▼
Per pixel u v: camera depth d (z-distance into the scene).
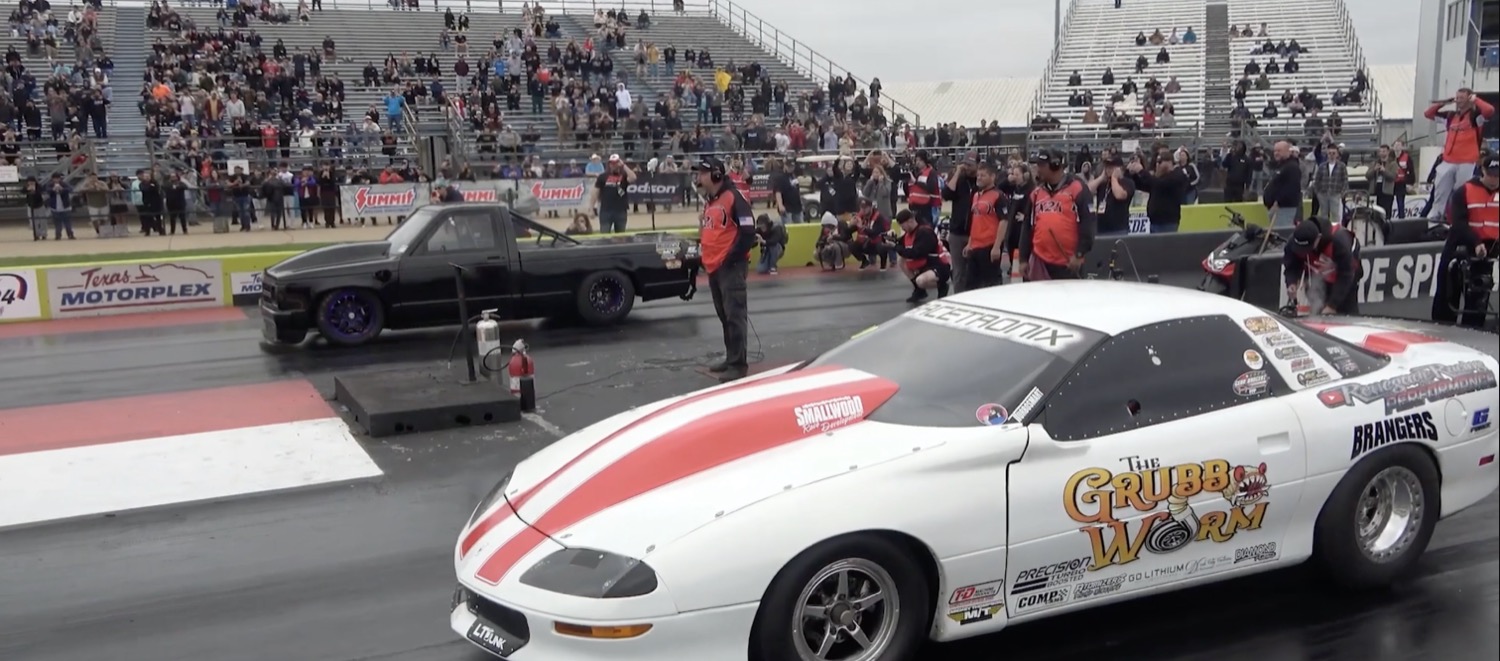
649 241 13.03
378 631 4.86
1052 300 4.96
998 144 31.16
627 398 9.27
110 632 4.93
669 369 10.41
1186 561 4.45
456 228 11.98
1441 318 9.56
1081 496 4.19
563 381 9.96
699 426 4.30
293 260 11.89
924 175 14.10
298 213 23.80
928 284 14.02
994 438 4.10
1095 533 4.23
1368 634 4.52
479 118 29.56
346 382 9.17
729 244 9.74
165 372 10.74
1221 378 4.57
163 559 5.82
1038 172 9.14
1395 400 4.82
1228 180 22.33
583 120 31.34
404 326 11.87
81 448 8.00
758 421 4.31
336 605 5.16
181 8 36.97
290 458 7.63
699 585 3.68
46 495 6.95
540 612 3.73
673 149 28.50
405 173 25.92
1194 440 4.38
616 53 39.03
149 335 12.90
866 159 24.94
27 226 23.27
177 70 29.73
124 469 7.46
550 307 12.41
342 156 26.94
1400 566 4.88
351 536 6.12
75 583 5.52
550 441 7.99
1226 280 11.41
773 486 3.94
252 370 10.74
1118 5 48.06
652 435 4.33
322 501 6.74
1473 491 5.08
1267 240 11.73
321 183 23.84
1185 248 13.83
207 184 23.34
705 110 33.41
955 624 4.09
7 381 10.48
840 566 3.88
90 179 22.25
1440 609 4.73
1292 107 36.44
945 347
▲
• **PROBLEM DESCRIPTION**
Say again, exactly, only those lines of the records that run from the start through the line with "336 605 5.16". Pictures are to be skipped.

• **ANSWER TO THE EXERCISE**
Per pixel u v: camera depth d (z-distance into the scene).
649 241 13.03
378 631 4.86
1052 300 4.96
998 144 31.16
627 398 9.27
110 632 4.93
669 369 10.41
1186 561 4.45
456 228 11.98
1441 318 9.56
1081 496 4.19
563 381 9.96
699 426 4.30
293 260 11.89
924 175 14.10
298 213 23.80
928 284 14.02
994 438 4.10
1095 533 4.23
1368 634 4.52
479 118 29.56
346 382 9.17
729 244 9.74
165 372 10.74
1221 378 4.57
163 559 5.82
1038 172 9.14
1395 400 4.82
1228 180 22.33
583 120 31.34
404 326 11.87
81 448 8.00
758 421 4.31
336 605 5.16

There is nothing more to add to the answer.